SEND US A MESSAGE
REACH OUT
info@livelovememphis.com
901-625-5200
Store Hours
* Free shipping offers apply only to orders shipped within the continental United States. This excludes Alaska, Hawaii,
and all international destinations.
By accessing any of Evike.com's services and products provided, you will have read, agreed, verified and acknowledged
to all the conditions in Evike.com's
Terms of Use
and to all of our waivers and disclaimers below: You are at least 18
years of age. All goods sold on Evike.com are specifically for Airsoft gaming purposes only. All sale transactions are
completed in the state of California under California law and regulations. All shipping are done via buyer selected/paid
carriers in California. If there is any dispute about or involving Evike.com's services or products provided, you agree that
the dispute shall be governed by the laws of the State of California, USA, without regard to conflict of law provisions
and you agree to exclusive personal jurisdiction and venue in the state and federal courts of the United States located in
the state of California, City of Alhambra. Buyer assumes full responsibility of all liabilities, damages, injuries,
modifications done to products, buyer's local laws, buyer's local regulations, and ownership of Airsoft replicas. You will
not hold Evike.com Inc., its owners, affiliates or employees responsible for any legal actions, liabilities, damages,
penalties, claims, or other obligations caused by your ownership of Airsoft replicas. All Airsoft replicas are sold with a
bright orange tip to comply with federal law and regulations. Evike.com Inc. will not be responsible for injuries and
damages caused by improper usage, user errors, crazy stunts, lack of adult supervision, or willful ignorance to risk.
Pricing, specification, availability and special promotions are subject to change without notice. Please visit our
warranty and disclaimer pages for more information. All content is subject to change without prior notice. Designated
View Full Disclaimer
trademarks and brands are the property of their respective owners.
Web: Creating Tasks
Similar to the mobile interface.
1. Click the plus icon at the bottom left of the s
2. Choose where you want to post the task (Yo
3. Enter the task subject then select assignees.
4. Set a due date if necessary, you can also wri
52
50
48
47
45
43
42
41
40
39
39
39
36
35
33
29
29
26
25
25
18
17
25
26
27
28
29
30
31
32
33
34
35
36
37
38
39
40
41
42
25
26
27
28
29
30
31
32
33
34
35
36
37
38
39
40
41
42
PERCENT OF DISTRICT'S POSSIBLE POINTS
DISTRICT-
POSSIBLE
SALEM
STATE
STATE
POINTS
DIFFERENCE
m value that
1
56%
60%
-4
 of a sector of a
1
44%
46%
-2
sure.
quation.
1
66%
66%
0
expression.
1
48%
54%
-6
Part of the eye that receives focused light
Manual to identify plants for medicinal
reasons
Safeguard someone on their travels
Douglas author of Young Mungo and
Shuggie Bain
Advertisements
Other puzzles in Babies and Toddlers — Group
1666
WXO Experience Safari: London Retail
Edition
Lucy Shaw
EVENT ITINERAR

⁂

Task prompt — Reproduce the entries above verbatim, beginning with the first line and continuing up to and including the line that contains "modifications done to". Stop there.

Reply —
SEND US A MESSAGE
REACH OUT
info@livelovememphis.com
901-625-5200
Store Hours
* Free shipping offers apply only to orders shipped within the continental United States. This excludes Alaska, Hawaii,
and all international destinations.
By accessing any of Evike.com's services and products provided, you will have read, agreed, verified and acknowledged
to all the conditions in Evike.com's
Terms of Use
and to all of our waivers and disclaimers below: You are at least 18
years of age. All goods sold on Evike.com are specifically for Airsoft gaming purposes only. All sale transactions are
completed in the state of California under California law and regulations. All shipping are done via buyer selected/paid
carriers in California. If there is any dispute about or involving Evike.com's services or products provided, you agree that
the dispute shall be governed by the laws of the State of California, USA, without regard to conflict of law provisions
and you agree to exclusive personal jurisdiction and venue in the state and federal courts of the United States located in
the state of California, City of Alhambra. Buyer assumes full responsibility of all liabilities, damages, injuries,
modifications done to products, buyer's local laws, buyer's local regulations, and ownership of Airsoft replicas. You will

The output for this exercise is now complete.